The impact of the federal shutdown on local communities such as Barrington seems like much ado about nothing today, even though people are talking about it. Longer term may be a different story.
“We’ve already received an email that said routine administrative services for federal grants will not take place,” said Barrington Finance Director Dean Huff. “But we still will get federal money in the short term.”
The BAY Team, which is supported in part by a federal grant, is expected to continue to receive its funds, he said. But that could change in a few weeks if the federal shutdown continues.
“But there is very little impact at our level at this time,” Huff said. “There are always lags, though. If this continues for a period of weeks, then we might start seeing some impact.”
Susan Schenck, the chief operating officer for East Bay Community Action Program, based in Riverside, said: “There is no impact on EBCAP operations in the foreseeable future due to the government shutdown.”
EBCAP provides a variety of social services with federal support all over the East Bay, including Barrington.

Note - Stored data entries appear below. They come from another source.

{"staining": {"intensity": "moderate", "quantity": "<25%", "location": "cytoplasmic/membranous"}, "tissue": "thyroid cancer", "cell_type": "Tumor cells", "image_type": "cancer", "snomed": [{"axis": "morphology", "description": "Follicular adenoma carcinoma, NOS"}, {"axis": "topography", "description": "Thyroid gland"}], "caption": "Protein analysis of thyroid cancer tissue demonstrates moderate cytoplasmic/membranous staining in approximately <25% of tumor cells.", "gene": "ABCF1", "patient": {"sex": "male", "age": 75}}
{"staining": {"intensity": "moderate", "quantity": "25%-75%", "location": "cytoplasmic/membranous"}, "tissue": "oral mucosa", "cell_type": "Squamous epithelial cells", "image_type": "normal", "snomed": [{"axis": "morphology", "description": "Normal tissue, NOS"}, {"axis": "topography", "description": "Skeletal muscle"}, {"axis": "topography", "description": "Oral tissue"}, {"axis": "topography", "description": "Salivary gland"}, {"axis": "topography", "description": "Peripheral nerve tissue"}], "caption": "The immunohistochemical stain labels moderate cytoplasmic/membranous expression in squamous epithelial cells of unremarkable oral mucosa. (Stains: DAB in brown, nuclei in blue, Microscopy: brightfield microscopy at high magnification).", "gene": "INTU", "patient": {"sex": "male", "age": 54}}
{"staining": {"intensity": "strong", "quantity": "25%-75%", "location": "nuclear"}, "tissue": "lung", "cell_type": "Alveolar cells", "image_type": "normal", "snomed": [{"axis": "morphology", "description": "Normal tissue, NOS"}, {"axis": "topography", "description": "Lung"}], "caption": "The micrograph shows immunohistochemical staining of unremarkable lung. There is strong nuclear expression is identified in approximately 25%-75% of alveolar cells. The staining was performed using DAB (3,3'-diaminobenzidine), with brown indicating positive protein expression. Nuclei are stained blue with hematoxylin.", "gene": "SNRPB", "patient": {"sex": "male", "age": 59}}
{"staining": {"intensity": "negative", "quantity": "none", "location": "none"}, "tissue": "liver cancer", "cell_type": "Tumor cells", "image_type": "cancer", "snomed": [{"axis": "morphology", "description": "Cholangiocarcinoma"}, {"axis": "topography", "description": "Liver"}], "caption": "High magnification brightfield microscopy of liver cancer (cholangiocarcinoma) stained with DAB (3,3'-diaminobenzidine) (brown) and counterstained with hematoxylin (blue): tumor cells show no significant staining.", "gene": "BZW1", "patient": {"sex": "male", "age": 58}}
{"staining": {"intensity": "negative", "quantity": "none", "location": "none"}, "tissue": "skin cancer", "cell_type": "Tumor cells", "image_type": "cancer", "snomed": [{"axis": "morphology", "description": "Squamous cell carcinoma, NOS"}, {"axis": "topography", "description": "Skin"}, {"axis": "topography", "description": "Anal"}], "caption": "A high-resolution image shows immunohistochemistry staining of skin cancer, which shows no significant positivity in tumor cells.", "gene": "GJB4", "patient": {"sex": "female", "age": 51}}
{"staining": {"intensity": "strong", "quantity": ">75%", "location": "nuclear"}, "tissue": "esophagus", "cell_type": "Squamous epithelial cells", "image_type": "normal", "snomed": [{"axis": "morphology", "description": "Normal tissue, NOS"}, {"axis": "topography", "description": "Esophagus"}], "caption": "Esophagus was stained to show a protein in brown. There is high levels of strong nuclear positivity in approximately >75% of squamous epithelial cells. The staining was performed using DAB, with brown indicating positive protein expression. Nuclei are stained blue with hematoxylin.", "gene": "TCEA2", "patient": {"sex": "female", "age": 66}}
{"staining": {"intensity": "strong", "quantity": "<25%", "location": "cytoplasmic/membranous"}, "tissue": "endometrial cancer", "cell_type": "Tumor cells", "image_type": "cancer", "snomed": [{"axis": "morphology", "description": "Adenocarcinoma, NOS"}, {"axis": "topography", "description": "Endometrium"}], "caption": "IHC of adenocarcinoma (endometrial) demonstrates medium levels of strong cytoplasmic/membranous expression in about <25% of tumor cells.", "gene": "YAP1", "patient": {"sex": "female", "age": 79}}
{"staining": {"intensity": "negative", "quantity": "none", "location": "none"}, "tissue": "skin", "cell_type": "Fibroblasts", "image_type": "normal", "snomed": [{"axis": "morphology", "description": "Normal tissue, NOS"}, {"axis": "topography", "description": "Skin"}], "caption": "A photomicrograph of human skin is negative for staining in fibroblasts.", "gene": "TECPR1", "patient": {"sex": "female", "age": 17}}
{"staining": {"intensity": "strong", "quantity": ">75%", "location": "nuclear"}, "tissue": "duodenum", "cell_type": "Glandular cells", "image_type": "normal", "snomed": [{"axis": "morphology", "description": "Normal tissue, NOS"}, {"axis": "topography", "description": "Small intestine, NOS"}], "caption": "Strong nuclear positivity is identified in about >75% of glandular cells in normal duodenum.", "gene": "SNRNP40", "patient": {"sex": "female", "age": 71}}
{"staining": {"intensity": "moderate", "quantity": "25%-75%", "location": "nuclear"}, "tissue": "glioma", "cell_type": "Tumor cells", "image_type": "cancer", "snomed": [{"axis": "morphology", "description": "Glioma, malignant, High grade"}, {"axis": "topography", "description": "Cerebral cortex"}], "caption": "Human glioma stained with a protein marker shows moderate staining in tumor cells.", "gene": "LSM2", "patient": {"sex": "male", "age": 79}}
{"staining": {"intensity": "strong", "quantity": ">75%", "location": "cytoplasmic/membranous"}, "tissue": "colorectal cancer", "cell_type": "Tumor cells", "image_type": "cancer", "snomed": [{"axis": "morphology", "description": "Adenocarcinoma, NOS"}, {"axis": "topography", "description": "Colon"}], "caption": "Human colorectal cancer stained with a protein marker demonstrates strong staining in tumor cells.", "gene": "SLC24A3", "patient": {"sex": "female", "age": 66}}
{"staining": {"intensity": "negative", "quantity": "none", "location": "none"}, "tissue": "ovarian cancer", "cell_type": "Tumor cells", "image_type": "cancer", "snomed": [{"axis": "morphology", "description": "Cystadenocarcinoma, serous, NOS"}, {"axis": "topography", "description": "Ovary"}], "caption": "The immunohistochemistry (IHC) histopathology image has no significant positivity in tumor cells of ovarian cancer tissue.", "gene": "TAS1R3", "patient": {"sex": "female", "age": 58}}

Schenck said she was quoting Dennis Roy, the CEO of EBCAP, who is in Washington for a Head Start conference.
Fred Sneesby, public information officer for the RI Department of Human Services, which administers the SNAP (Supplemental Nutrition Assistance Program) or food stamp program, said: “There is no immediate effect. People will get their October benefits. In fact, I think they go out today.”
That situation could change if the shutdown is longer term – more than three weeks. More than 180,000 Rhode Islanders get food stamps, including 451 in Barrington.
“The Agriculture Department would have to revisit the program at that point and make a decision about what it could do for November,” Sneesby said.
Several Starbucks' customers also did not seem too concerned about the federal shutdown. Each one said they believe the stalemate in Congress will end within a few days with a temporary spending bill or some compromise over "Obamacare," which is driving the statemate.
“I don’t believe the last one went more than a few days,” said Ted Nickerson, referring to the shutdown in 1995 and early 1996, when disagreements between President Clinton and Speaker of the House Newt Gingrich over education, the environment, Medicare and public health triggered the shutdown.
For the record, the first shutdown lasted about five days in November of 1995; the second shutdown lasted about three weeks in December and early January of 1996 before Clinton and the Republican-controlled Congress finally reached agreement on a federal spending plan.